Наконец, фигура влекомого за волосы юноши у Боттичелли трактуется как аллегория Невинности и, как полагают некоторые искусствоведы, олицетворяет самого Апеллеса. Философский смысл этой сцены довольно прозрачен: спустя столетия оклеветанный не нуждается в самооправдании – за него свидетельствует само время. Оно и только оно – опаснейший противник и главнейший враг клеветы.
Сандро Боттичелли «Клевета (Оклеветание Апеллеса)», ок. 1494, дерево, темпера
Расположение персонажей у Боттичелли зеркально их описанию у Лукиана, что создает эффект обратной последовательности событий и наводит на мысль о том, что Правда и Раскаяние, возможно, слишком запоздали. Клевета изображена инфернально двойственной: это женщина-хамелеон, коварный оборотень. Наученный полуторатысячелетним опытом человек Ренессансной эпохи верил в справедливость куда меньше эллина. Но как бы то ни было, Боттичелли сделал клевету мыслезримой, художественно изреченной.
В отличие от Боттичелли, падуанский мастер Мантенья сохранил логическую последовательность легенды, изложенной Лукианом, расположив персонажей картины слева направо и сделав подписи под каждой фигурой рисунка. В этом римейке античного сюжета Клевета приближается не взволнованно, а надменно и даже торжествующе, уверенная в своем могуществе. Одновременно и образ Правды куда более сдержан и не столь патетичен, нежели у Боттичелли.
Несколько иную аллегорическую трактовку истории клеветы дал Питер Брейгель (репродукция в начале главы). Художник изобразил легковерного царя с большими, но все же не ослиными, не такими комичными ушами. Две наушницы – Невежество и Подозрительность – нежно обнимаются и уже ничего не нашептывают, лишь заинтересованно наблюдают. Ложь с Коварством не приукрашивают Клевету, просто идут вместе с ней.
Андреа Мантенья «Клевета Апеллеса», эскиз, втор. пол. XV в., бумага, перо коричневым тоном, подсветка белым
Корнелис Корт «Клевета Апеллеса», реплика[1] картины Федерико Цуккаро, 1572, гравюра на слоновой кости
Истина предстает в образе коленопреклоненного нагого мужчины. Подпись под фигурой, место которой и у Лукиана, и у Боттичелли занимала Истина, гласит: «Caritas» – Милосердие, жертвенная любовь. Милосердием обнажается порочность зависти и обличается низость клеветы. Любовь смиряет гневные сердца и замыкает злоречивые уста. При этом Брейгель, как отмечают искусствоведы, придал античному сюжету одновременно универсальность и злободневность, учитывая политическую ситуацию в Нидерландах своей эпохи. Подписи под фигурами ассоциируются не с философскими трактатами, а с политическими карикатурами.

▬▬▬▬▬▬

### Задание 1
Ответьте на вопросы по фрагменту о клевете в живописи.
(a) Кого, по мнению некоторых искусствоведов, олицетворяет фигура юноши, которого у Боттичелли влекут за волосы?
(b) В каком направлении Мантенья расположил персонажей своего рисунка?
(c) Как зовут двух наушниц в трактовке Брейгеля?
Строки ниже никак не связаны с фрагментом.

▬▬▬▬▬▬

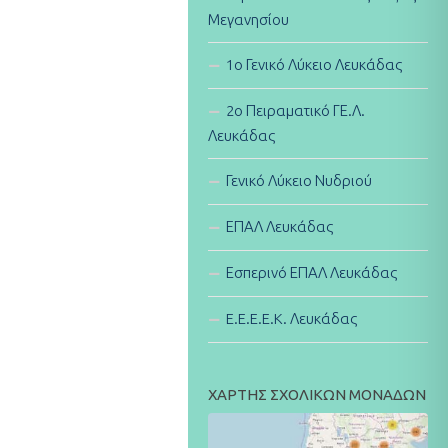
Μεγανησίου
1ο Γενικό Λύκειο Λευκάδας
2ο Πειραματικό ΓΕ.Λ.
Λευκάδας
Γενικό Λύκειο Νυδριού
ΕΠΑΛ Λευκάδας
Εσπερινό ΕΠΑΛ Λευκάδας
E.E.E.E.K. Λευκάδας
ΧΑΡΤΗΣ ΣΧΟΛΙΚΩΝ ΜΟΝΑΔΩΝ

▬▬▬▬▬▬

### Задание 2
Подставьте «Πρέβεζας» вместо «Λευκάδας» во всех строках блока 1, ничего больше не меняя. Изображения в ответ не включайте.

### Ответ 1
(a) Самого Апеллеса.
(b) Слева направо.
(c) Невежество и Подозрительность.

### Ответ 2
Μεγανησίου
1ο Γενικό Λύκειο Πρέβεζας
2ο Πειραματικό ΓΕ.Λ.
Πρέβεζας
Γενικό Λύκειο Νυδριού
ΕΠΑΛ Πρέβεζας
Εσπερινό ΕΠΑΛ Πρέβεζας
E.E.E.E.K. Πρέβεζας
ΧΑΡΤΗΣ ΣΧΟΛΙΚΩΝ ΜΟΝΑΔΩΝ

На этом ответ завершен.